Esse seu estado de humor muda radicalmente em alguns segundos, me deixando confusa. Ele não quis sequer me explicar o que havia acontecido. Ele apenas me pediu para trocarmos de lugar e começou a dirigir de volta para a estrada principal. Tentei diversas vezes tentar entender o que estava acontecendo, mas nada saiu da sua boca. Depois de alguns minutos em silêncio, ele apenas me convidou para irmos para a sua casa e trocou a nossa rota.
*Quebra de tempo*
Desci do carro já avistando Paul, Isla, Dylan, Lucca e Alice.

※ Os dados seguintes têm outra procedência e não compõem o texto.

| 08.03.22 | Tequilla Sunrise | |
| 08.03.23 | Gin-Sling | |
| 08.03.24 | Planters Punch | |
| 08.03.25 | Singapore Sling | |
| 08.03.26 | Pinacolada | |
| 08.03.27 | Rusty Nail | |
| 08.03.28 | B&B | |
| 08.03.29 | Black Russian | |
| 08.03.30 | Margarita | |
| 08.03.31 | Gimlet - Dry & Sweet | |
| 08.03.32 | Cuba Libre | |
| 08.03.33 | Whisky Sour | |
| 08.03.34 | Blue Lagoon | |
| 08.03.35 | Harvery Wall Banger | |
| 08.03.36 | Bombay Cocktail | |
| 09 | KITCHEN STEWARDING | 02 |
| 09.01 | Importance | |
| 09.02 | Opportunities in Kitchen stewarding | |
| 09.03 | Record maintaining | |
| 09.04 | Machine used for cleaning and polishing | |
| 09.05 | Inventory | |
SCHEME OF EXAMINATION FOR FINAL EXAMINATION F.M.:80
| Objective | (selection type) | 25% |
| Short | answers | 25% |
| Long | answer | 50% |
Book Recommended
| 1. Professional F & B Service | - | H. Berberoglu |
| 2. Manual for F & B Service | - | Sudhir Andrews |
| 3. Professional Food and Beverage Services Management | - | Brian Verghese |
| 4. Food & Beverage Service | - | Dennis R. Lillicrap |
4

Eles se viram quando ouvem nossos passos e sorriem assim que me veem.
- Que bom que voltou. - Paul fala sorrindo.
- Fico feliz também.
- Nós ficamos mais felizes ainda. - Alice vem até mim e beija minha bochecha.
- Eu te disse que tinham gostado de você. - Taylor fala baixinho no meu ouvido me fazendo sorrir.

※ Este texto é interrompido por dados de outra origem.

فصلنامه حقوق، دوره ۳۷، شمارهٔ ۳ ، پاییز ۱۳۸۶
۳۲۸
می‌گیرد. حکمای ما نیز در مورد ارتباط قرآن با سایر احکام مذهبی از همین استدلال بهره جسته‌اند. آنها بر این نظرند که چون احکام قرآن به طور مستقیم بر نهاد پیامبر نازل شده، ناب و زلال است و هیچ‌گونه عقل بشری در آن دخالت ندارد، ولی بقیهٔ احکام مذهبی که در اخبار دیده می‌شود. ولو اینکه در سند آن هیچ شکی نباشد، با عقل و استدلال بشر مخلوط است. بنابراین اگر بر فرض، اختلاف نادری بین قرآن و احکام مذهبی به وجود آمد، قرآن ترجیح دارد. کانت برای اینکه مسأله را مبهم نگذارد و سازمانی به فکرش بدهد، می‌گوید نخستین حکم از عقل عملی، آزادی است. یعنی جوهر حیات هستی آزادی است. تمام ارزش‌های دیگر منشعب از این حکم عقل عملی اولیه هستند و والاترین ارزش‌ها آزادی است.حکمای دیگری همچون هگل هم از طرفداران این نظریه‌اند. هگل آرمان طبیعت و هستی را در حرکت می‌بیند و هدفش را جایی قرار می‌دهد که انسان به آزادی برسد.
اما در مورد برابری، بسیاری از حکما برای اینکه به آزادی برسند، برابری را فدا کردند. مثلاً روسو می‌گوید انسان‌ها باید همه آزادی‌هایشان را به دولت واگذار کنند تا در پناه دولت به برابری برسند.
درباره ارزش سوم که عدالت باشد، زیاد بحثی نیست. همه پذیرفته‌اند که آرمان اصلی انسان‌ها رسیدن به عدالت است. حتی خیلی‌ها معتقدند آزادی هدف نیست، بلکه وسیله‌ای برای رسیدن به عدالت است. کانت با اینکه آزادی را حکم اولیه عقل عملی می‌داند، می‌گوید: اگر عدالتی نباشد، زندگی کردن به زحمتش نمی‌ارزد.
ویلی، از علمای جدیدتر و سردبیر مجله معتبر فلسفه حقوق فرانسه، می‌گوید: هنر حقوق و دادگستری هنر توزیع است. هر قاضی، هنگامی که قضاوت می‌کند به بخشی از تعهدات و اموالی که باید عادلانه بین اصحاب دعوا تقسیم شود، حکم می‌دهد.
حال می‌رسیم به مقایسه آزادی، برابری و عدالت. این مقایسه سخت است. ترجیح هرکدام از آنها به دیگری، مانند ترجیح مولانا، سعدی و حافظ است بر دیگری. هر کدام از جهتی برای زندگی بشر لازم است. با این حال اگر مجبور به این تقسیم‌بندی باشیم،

Ficamos um tempo conversando na rua até Atena nos chamar para o almoço. O almoço foi mais tranquilo que a janta, tive chance de conversar um pouco mais com as meninas e entender os graus de parentesco. Os meninos que estavam aqui na noite passada, são apenas amigos. Todos cresceram juntos, assim se tornando uma grande família.
Eu e as meninas começamos a arrumar as louças enquanto os meninos começavam com as brincadeiras entre eles. Descobri que tínhamos bastante coisas em comum e muitos pensamentos parecidos. Por um momento, comecei a me sentir em casa, mas afasto esses pensamentos. O que eu menos precisava neste momento, era começar a me apegar nas pessoas.
Taylor tinha insistido para me trazer de volta ao hotel, mas acabei recusando. Ele era definitivamente um cavalheiro e eu estava me abusando disto. Começo a ter a sensação que alguém estava me seguindo, verifiquei diversas vezes, mas a estrada estava vazia, como sempre.
Desço do carro e subo para o quarto do hotel, começo tirando a roupa apertada e colocando algo mais leve. Analisando bem o quarto, percebo que tem uma carta em cima do criado-mudo. Franzo as sobrancelhas em confusão, talvez fosse uma carta de Taylor que eu não havia visto antes. Abro a carta e estranho a letra, era parecida com as letras antigas.
Olá, Lisa. Espero que você esteja aproveitando seu conto de fadas, pois logo ele acabará. Eu vou te dar um conselho, se eu fosse você, eu não confiaria em Taylor... Ele esconde muitas coisas de você, e ele não é quem ele demonstra ser, nenhum deles é. Quero te ver cara a cara logo, que esse dia não demore.
Até qualquer dia.
Beijos do seu novo amigo.
Minhas mãos estavam trêmulas, podia ser qualquer pessoa. Uma pessoa do meu passado ou um novo perseguidor... Minha respiração começou a ficar superficial, mil coisas começaram a se passar na minha cabeça. Eu teria que fugir novamente e nunca olhar para trás?